My camera battery died so I couldn’t take any shots of the amazing variety of foods available for sale, as well as any of the endless sellers of amulets. I’ll have to go back again when I have more time to just wander in and out of the alleyways. Next time…

I walked back to where the cab had dropped me off – got accosted by some touts along the way and had to buy them off to leave me alone. If anyone tries to stuff dried popcorn into your hand to feed the birds just drop it and run – that’s my advice! Dealing with two jabbering old people was a sour end to a lovely morning.

The traffic was much worse heading back to the hotel. The taxi I grabbed moved along at a crawl for about half the way back – despite the driver’s fervent attempts to weave in and out of the traffic. The trip ended up costing 130 baht and it took around 50 minutes. The cabbie dropped me close to the hotel. As I got out a couple of other fellows hopped in – such is the pace of life in Bangkok.

I finished packing and I thought I’d checked the room thoroughly – twice – but I had dropped my wallet with some Japanese money as well as my ID card! The check-in staff chased me down the street to call me back to the hotel to retrieve it. I was very happy with the Majestic Suites and would recommend them to anyone. The only problems were the power socket for the TV not working and a bit of doof-doof from the nightclubs nearby. Not too much of a problem really.

The Majestic Suites was quite close to the main bus terminal so getting a ticket for an air-conditioned bus to Pattaya was no problem. Not so spacious, but good enough for the trip down.

The road to Pattaya was under a lot of construction. It was a two lane highway most of the way, but they were putting in a third lane the whole length of the road. Hopefully they’ll resurface the rest of the road too as it was quite a bumpy ride the whole way. We passed a lot of what looked like fish farms along the way – large square lakes with galvanised iron homes. There was an enormous service area with many of the obligatory lures; McDonalds, Starbucks, Seven-Eleven (they’re everywhere in Thailand – interesting) and so on.

Entering Pattaya brought back some feelings from other countries. It felt a little like Dubai, because of the width and general look of the highway. The signs were dual Thai-English and something about Thai script reminds me of Arabic. The general look of the place reminded me more of South Korea though; a Third World country becoming First World, but just a bit too quickly.

Stepping out of the bus, and the whole ‘dirty old town’ thing became apparent. There were lots of older men with younger girlfriends, as well as the noise, dust and smell of the place. This was going to be interesting!

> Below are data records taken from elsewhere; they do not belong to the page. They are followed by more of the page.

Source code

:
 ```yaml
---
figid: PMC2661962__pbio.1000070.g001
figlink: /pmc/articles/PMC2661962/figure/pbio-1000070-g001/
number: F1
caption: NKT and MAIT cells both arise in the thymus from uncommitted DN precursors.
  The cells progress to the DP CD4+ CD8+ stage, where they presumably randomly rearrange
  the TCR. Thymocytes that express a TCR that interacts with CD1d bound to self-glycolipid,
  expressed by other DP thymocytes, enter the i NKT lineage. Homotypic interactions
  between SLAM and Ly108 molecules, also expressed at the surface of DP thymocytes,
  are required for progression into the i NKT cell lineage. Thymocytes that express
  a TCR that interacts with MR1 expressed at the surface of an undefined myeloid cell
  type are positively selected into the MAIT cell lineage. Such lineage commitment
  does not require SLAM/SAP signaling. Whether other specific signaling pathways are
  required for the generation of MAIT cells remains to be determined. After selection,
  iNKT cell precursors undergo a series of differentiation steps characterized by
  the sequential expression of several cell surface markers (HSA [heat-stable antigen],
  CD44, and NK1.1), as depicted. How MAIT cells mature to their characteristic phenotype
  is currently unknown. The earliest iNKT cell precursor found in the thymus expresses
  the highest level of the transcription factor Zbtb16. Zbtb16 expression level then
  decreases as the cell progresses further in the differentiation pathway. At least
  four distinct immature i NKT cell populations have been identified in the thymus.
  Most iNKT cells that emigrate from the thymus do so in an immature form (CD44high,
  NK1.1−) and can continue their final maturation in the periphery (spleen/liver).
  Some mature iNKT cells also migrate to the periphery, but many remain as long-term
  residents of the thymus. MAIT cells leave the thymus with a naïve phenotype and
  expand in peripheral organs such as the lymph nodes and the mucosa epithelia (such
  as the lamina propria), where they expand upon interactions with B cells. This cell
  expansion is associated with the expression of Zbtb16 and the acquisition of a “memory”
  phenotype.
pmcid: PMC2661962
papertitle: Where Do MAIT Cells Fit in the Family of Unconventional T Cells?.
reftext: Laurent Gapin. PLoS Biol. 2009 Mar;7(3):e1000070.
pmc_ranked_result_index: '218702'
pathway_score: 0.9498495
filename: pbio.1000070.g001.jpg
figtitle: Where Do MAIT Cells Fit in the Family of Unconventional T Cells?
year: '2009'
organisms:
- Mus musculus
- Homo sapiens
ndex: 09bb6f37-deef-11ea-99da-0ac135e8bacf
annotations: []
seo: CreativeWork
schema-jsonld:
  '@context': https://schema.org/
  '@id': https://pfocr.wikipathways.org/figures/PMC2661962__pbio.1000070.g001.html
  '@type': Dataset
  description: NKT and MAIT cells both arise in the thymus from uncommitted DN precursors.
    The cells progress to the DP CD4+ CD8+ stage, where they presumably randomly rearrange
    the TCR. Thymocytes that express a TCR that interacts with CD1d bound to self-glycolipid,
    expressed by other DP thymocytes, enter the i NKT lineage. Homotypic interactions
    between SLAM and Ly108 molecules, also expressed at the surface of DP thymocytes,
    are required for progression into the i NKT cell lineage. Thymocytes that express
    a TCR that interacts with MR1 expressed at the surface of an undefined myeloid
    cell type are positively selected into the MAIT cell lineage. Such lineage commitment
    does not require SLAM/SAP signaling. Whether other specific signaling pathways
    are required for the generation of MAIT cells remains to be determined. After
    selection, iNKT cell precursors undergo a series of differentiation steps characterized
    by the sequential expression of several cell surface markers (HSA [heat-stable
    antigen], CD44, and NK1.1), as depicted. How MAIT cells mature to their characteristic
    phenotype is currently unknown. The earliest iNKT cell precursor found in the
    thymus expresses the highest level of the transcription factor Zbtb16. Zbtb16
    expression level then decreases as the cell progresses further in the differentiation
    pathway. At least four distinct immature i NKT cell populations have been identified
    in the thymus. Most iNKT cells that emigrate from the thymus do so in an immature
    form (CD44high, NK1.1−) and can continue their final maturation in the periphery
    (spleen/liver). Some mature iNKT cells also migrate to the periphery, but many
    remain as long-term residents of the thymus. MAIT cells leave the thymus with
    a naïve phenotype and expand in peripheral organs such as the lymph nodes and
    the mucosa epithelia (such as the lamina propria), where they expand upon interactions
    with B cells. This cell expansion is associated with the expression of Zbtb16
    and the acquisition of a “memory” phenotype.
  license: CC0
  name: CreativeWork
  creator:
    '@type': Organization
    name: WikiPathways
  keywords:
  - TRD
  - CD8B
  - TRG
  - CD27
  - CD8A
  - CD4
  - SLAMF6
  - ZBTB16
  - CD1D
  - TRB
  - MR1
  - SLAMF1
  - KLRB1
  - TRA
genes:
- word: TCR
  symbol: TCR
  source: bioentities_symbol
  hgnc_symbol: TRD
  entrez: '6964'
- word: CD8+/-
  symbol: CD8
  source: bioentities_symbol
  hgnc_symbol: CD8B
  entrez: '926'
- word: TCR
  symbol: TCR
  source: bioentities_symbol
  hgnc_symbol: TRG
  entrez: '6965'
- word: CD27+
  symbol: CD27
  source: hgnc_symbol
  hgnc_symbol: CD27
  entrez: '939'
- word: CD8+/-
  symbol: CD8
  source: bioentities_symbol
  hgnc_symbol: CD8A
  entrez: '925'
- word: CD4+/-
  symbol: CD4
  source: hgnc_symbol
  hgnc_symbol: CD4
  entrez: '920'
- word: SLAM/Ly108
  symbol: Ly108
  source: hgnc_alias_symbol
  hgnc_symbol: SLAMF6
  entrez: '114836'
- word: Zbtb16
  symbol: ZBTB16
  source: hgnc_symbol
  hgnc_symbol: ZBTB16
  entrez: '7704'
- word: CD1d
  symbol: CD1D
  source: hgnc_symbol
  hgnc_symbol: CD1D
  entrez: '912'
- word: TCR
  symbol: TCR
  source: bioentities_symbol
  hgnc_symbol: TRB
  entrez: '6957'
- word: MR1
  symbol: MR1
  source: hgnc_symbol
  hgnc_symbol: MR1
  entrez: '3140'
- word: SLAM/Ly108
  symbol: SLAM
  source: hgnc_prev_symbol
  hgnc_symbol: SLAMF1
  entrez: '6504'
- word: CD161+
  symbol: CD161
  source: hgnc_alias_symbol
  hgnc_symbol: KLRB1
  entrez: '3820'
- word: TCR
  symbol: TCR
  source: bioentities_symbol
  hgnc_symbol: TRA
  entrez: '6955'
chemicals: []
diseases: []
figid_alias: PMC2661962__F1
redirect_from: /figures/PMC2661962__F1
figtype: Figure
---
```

After checking into the Sawasdee Seaview Wing B Hotel (which only had a view of the sea if you opened the window, leant out and strained your eyes between the hotel and the next one) it was time to sort out what to put in the safety box downstairs (no in-room safe – that could be an improvement) and freshen up.

I did something that I’d never done before – ordered room service! No champagne though, I had a cheeseburger, which came with sliced cucumber inside it of all things. If you want a Thai-style cheeseburger – that’s your recipe!

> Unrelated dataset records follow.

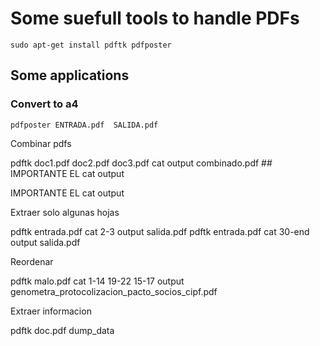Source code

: Some suefull tools to handle PDFs
=================================

    sudo apt-get install pdftk pdfposter 


Some applications
-----------------


### Convert to a4

    pdfposter ENTRADA.pdf  SALIDA.pdf


Combinar pdfs

pdftk doc1.pdf doc2.pdf doc3.pdf cat output combinado.pdf   ## IMPORTANTE EL cat output

IMPORTANTE EL cat output


Extraer solo algunas hojas

pdftk entrada.pdf cat 2-3 output salida.pdf
pdftk entrada.pdf cat 30-end output salida.pdf


Reordenar

pdftk malo.pdf cat 1-14 19-22 15-17 output genometra_protocolizacion_pacto_socios_cipf.pdf


Extraer informacion

pdftk doc.pdf dump_data
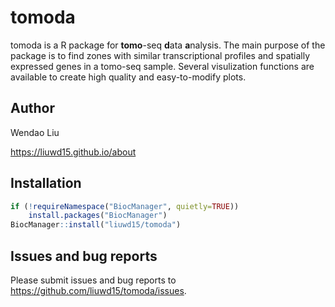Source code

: # tomoda

tomoda is a R package for **tomo**-seq **d**ata **a**nalysis. The main purpose of the package is to find zones with similar transcriptional profiles and spatially expressed genes in a tomo-seq sample. Several visulization functions are available to create high quality and easy-to-modify plots.

## Author

Wendao Liu

https://liuwd15.github.io/about

## Installation

```r
if (!requireNamespace("BiocManager", quietly=TRUE))
    install.packages("BiocManager")
BiocManager::install("liuwd15/tomoda")
```

## Issues and bug reports

Please submit issues and bug reports to https://github.com/liuwd15/tomoda/issues.
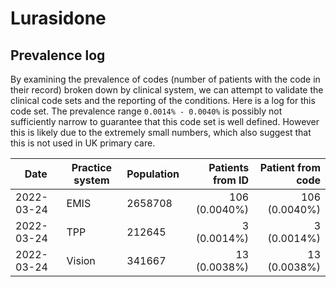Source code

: # Lurasidone

## Prevalence log

By examining the prevalence of codes (number of patients with the code in their record) broken down by clinical system, we can attempt to validate the clinical code sets and the reporting of the conditions. Here is a log for this code set. The prevalence range `0.0014% - 0.0040%` is possibly not sufficiently narrow to guarantee that this code set is well defined. However this is likely due to the extremely small numbers, which also suggest that this is not used in UK primary care.

| Date       | Practice system | Population | Patients from ID | Patient from code |
| ---------- | --------------- | ---------- | ---------------: | ----------------: |
| 2022-03-24 | EMIS            | 2658708    |    106 (0.0040%) |     106 (0.0040%) |
| 2022-03-24 | TPP             | 212645     |      3 (0.0014%) |       3 (0.0014%) |
| 2022-03-24 | Vision          | 341667     |     13 (0.0038%) |      13 (0.0038%) |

I went for a wander down Beach Road to Walking Street. It was fun watching out for the ladyboys. Some of the patrons were teasing them – taking pictures with them, slapping them on the butt, etc. It became quite easy to tell them from the real women. Basically ladyboys are taller, bonier and more over-the-top with their femininity. They actually look ‘too female’ if you can grasp that. I can understand why some guys get confused though, especially after a few too many beers…

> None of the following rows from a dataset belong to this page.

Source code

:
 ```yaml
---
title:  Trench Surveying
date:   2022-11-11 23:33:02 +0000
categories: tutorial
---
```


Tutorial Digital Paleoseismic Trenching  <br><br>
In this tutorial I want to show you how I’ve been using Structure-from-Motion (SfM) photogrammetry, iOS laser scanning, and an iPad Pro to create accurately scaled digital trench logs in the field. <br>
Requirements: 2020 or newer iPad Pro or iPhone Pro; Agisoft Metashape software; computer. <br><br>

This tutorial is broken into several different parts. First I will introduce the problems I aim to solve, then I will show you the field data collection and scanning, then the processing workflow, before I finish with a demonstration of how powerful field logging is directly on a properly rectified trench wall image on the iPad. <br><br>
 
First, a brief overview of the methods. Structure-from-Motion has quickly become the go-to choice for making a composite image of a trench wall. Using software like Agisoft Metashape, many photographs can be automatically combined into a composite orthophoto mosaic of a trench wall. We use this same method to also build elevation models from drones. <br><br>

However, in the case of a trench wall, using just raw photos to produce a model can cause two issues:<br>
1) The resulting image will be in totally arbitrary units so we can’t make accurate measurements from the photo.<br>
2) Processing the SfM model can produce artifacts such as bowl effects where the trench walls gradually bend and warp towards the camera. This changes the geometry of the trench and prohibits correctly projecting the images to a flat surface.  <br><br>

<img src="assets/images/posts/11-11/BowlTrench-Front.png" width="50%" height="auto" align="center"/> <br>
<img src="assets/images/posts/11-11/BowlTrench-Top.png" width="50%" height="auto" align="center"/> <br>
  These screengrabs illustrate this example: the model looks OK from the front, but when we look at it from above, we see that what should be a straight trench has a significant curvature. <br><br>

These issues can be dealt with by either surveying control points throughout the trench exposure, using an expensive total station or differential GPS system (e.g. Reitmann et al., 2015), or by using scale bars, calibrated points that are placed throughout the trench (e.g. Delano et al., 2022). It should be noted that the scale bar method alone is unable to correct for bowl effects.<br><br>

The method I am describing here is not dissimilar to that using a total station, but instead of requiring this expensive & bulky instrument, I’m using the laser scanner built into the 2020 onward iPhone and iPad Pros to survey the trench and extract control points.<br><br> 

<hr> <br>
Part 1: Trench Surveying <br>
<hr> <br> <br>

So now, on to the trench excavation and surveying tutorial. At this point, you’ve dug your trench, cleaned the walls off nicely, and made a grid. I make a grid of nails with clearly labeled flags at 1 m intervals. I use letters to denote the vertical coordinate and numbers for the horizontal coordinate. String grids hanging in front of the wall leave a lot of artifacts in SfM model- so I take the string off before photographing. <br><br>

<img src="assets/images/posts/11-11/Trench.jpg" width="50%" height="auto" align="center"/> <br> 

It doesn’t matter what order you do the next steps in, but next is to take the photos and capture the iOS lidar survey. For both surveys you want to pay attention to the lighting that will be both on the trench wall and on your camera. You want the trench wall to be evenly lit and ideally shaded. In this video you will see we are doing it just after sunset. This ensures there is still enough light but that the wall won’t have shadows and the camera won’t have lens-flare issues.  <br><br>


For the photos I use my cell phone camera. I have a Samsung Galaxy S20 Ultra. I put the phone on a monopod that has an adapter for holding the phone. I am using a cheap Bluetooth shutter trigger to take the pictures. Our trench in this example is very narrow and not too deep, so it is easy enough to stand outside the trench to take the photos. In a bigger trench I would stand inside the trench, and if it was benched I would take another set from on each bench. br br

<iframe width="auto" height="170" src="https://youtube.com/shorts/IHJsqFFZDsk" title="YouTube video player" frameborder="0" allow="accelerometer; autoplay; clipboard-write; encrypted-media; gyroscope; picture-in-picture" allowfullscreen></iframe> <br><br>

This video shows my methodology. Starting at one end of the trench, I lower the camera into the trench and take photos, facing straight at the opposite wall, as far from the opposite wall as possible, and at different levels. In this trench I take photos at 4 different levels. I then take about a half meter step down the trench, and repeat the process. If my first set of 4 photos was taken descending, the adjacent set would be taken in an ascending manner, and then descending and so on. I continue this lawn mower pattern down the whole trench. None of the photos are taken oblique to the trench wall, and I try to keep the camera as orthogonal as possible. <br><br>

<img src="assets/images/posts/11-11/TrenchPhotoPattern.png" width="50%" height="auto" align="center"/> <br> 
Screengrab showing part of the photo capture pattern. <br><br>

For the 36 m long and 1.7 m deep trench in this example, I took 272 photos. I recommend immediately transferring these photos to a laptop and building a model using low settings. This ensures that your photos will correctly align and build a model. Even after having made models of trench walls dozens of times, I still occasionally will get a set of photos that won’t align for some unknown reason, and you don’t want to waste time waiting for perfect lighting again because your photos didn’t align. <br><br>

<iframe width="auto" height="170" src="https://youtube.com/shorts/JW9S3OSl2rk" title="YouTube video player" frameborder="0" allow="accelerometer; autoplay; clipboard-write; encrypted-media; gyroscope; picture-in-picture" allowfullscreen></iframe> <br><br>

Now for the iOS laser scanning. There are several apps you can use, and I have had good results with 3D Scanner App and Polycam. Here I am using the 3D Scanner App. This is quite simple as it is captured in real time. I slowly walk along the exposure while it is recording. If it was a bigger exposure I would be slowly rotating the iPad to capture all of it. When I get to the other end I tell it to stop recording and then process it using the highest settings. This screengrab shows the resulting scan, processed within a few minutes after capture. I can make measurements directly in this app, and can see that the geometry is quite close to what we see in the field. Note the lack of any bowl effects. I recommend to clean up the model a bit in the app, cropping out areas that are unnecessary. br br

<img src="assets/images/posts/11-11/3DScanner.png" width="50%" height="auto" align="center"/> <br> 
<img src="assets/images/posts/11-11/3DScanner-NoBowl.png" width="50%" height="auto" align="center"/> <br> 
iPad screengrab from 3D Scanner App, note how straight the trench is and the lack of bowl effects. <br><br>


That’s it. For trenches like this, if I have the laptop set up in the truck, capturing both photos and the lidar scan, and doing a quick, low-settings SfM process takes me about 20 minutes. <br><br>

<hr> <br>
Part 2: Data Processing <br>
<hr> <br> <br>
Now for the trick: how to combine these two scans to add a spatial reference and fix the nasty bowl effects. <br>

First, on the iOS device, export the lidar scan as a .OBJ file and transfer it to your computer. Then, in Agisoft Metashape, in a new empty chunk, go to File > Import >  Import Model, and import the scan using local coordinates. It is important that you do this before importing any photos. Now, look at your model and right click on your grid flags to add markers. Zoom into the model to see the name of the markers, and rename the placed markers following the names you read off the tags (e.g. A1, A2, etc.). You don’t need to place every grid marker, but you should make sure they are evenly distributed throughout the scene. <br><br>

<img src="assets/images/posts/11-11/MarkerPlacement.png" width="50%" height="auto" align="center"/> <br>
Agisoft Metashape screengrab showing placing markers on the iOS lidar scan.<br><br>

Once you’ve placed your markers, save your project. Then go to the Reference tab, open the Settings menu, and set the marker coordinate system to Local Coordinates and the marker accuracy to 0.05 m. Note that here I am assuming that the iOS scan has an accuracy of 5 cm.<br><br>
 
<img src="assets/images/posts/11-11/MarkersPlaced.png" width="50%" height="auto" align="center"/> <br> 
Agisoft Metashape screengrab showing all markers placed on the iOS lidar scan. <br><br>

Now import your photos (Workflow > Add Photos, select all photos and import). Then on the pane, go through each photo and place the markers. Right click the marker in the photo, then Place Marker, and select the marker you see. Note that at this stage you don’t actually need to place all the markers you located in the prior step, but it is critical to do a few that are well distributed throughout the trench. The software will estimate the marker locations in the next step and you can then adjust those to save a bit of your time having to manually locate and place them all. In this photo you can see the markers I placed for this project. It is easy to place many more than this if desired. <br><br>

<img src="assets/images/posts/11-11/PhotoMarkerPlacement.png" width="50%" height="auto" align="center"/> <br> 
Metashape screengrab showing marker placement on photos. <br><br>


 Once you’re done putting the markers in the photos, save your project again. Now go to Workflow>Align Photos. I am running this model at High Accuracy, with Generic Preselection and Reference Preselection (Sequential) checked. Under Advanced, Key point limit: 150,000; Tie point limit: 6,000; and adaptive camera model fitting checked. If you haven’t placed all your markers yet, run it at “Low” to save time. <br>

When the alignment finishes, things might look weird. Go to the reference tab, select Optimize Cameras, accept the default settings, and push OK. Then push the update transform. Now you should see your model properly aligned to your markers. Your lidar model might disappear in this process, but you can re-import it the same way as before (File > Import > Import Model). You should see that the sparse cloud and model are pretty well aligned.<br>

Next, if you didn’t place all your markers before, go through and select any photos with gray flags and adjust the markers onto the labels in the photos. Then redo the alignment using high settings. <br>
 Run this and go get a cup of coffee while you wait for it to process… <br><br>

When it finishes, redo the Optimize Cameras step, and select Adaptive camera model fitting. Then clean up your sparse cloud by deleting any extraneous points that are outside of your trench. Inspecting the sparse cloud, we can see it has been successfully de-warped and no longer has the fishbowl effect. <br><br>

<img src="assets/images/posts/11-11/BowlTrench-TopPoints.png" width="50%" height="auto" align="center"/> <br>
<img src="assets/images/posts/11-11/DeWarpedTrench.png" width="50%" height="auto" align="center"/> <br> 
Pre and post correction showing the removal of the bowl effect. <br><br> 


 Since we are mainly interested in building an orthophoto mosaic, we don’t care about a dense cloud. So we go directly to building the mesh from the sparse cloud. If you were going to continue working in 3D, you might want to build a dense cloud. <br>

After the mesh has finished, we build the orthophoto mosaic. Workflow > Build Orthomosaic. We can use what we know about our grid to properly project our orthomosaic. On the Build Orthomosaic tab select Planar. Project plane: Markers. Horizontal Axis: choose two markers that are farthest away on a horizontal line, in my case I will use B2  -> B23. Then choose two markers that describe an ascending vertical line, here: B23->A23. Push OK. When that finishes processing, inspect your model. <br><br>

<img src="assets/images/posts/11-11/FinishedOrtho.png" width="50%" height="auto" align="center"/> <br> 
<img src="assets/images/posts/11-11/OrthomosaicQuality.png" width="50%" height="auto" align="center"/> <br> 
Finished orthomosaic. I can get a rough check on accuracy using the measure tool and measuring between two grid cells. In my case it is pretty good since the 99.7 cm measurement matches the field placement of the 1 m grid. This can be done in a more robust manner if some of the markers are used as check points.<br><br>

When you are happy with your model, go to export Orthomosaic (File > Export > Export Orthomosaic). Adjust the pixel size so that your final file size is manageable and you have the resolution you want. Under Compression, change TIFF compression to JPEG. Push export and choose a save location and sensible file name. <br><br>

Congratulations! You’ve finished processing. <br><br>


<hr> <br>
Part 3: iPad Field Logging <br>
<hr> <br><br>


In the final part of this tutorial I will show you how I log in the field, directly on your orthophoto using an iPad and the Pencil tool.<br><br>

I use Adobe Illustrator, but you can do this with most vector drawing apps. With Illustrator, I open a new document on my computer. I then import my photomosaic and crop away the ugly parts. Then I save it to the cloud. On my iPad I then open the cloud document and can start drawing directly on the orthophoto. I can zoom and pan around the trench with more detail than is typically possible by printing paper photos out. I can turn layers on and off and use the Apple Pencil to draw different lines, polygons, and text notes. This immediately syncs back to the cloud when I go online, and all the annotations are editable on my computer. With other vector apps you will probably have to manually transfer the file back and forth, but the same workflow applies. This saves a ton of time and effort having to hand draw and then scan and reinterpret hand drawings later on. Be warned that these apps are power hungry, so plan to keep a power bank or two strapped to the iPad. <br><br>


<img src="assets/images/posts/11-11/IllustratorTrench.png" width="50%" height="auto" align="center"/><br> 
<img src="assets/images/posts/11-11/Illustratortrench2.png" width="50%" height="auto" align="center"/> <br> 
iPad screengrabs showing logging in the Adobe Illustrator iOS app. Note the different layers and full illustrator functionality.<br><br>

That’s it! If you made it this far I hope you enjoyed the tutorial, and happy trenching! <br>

I went to a restaurant, Nang Nual, for a bite to eat. It had one of the biggest menus I’d ever seen! Its speciality was seafood but I ended up ordering beef dishes! The food was awesome – really crisp vegetables, the beef was tender and the sauce tasty.

Thai beer is really good, by the way. It’s lager and pretty light on for taste, but that made it perfect for drinking outside in the warmth of an evening like this one. Great for people watching.